The World Cup in 2006, when Calvert-Lewin was nine, features prominently in hazy memories of watching summer tournaments.


Wayne Rooney’s race to be fit and the “uproar” caused by Cristiano Ronaldo’s wink following Rooney’s red card against Portugal.

For one competition, Calvert-Lewin positioned an England flag in his bedroom window.

“The window faced onto my old primary school,” he says.

“I put the flag there so when I was at school, I could see it.

“I remember thinking, ‘What an atmosphere [around the country], these guys [England players] are my role models and that is where I want to be.

“I guess, because my dad, more than anyone, told me I could do it, I just believed it – and I am closer than ever.”

A young, technically-gifted England squad have raised public expectations for this summer’s European Championship.

“I play football to try to play in big games, in big competitions,” says Calvert-Lewin.

“The expectation is what gives me that thrill when I play football… you can achieve big things and score goals and it creates that raw emotion you can’t replicate anywhere else in life.


“I would relish going to the Euros and if and when I am called on, I will be ready to grab the chance with both hands.”

Calvert-Lewin regards Everton’s draw with Crystal Palace in April as “one of my most frustrating games… because, overall, I had not met the standards I set myself.”

The disappointment stemmed from a handful of missed chances.

Calvert-Lewin, however, has the poise to apply perspective.

We’re increasingly witnessing similar composure on the field, the dead-eyed finish after running through at West Ham United for the only goal of the game this month, a case in point.

Everton manager Ancelotti praised the player’s ability to turn “cold” in the clutch moment.

“It is mainly instinct,” begins Calvert-Lewin.

“You can overthink in those situations but the best strikers back themselves, trust their instincts and put the ball in the net.

“There have been times this season when I’ve not been as clinical as I wanted.

“I can improve every area of my game – and I am improving all the time.

“I try to learn in every match.

“When teams sit deep, I have to drop and improve at getting on the ball and trying to make things happen, maybe fashioning chances for myself.

“In other games, I can stay high and run in behind and be in the box to score with one-touch finishes.

“There will always be something people say you need to improve.


“I enjoy that, it gets me out of bed every morning and is motivation to keep scoring and getting better.

“I welcome criticism and pressure.
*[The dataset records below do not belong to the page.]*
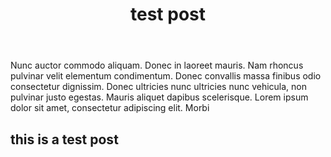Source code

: #+title: test post

#+BEGIN_PREVIEW
Nunc auctor commodo aliquam. Donec in laoreet mauris. Nam rhoncus pulvinar velit elementum condimentum. Donec convallis massa finibus odio consectetur dignissim. Donec ultricies nunc ultricies nunc vehicula, non pulvinar justo egestas. Mauris aliquet dapibus scelerisque. Lorem ipsum dolor sit amet, consectetur adipiscing elit. Morbi 
#+END_PREVIEW

** this is a test post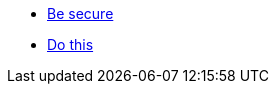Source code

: * xref:system:concepts:page$be-secure.adoc[Be secure]
* xref:system:concepts:page$do-this.adoc[Do this]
I feel it makes me a better player.

“As a centre-forward, you won’t score every chance – although you believe you will.

“You have to learn from the misses and analyse how you can get better in those situations.
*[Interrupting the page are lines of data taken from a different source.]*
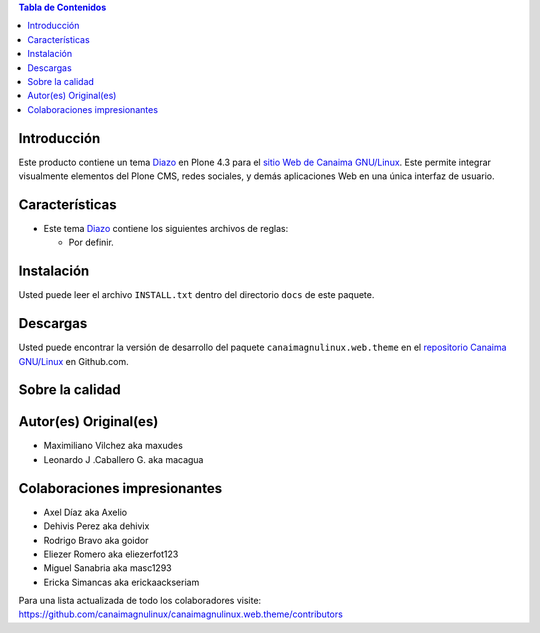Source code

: .. -*- coding: utf-8 -*-

.. contents:: Tabla de Contenidos

Introducción
============

Este producto contiene un tema `Diazo`_ en Plone 4.3 para el `sitio Web de Canaima GNU/Linux`_. 
Este permite integrar visualmente elementos del Plone CMS, redes sociales, y demás aplicaciones 
Web en una única interfaz de usuario.

Características
===============

- Este tema `Diazo`_ contiene los siguientes archivos de reglas:

  - Por definir.

Instalación
===========
Usted puede leer el archivo ``INSTALL.txt`` dentro del directorio ``docs`` de
este paquete.

Descargas
=========

Usted puede encontrar la versión de desarrollo del paquete ``canaimagnulinux.web.theme``
en el `repositorio Canaima GNU/Linux`_ en Github.com.


Sobre la calidad
================

.. image:: https://d2weczhvl823v0.cloudfront.net/CanaimaGNULinux/canaimagnulinux.web.theme/trend.png
   :alt: Bitdeli badge
   :target: https://bitdeli.com/free

.. image:: https://travis-ci.org/CanaimaGNULinux/canaimagnulinux.web.theme.svg?branch=master
   :alt: Travis-CI badge
   :target: https://travis-ci.org/CanaimaGNULinux/canaimagnulinux.web.theme

.. image:: https://coveralls.io/repos/CanaimaGNULinux/canaimagnulinux.web.theme/badge.png?branch=master
   :alt: Coveralls badge
   :target: https://coveralls.io/r/CanaimaGNULinux/canaimagnulinux.web.theme?branch=master

Autor(es) Original(es)
======================

* Maximiliano Vilchez aka maxudes

* Leonardo J .Caballero G. aka macagua

Colaboraciones impresionantes
=============================

* Axel Díaz aka Axelio

* Dehivis Perez aka dehivix

* Rodrigo Bravo aka goidor

* Eliezer Romero aka eliezerfot123

* Miguel Sanabria aka masc1293

* Ericka Simancas aka erickaackseriam

Para una lista actualizada de todo los colaboradores visite:
https://github.com/canaimagnulinux/canaimagnulinux.web.theme/contributors

.. _Diazo: http://pypi.python.org/pypi/diazo
.. _sitio Web de Canaima GNU/Linux: http://canaima.softwarelibre.gob.ve/
.. _repositorio Canaima GNU/Linux: https://github.com/canaimagnulinux/canaimagnulinux.web.theme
“And when the chance comes again, put the ball in the back of the net.”

Calvert-Lewin reached his century of Premier League starts at West Ham.

Hear his name mentioned today and it is invariably in the context of Everton and England striker Dominic Calvert-Lewin.

“It has a nice ring to it,” he says.

“My dad used to say, ‘You are not a bona fide Premier League player until you have played a certain number of games.

“I’d like to think, I can say to my old man, ‘I have started 100 games, does that make me a Premier League player?’”

We know the answer.

But, as always with Dominic Calvert-Lewin, he wants a great deal more.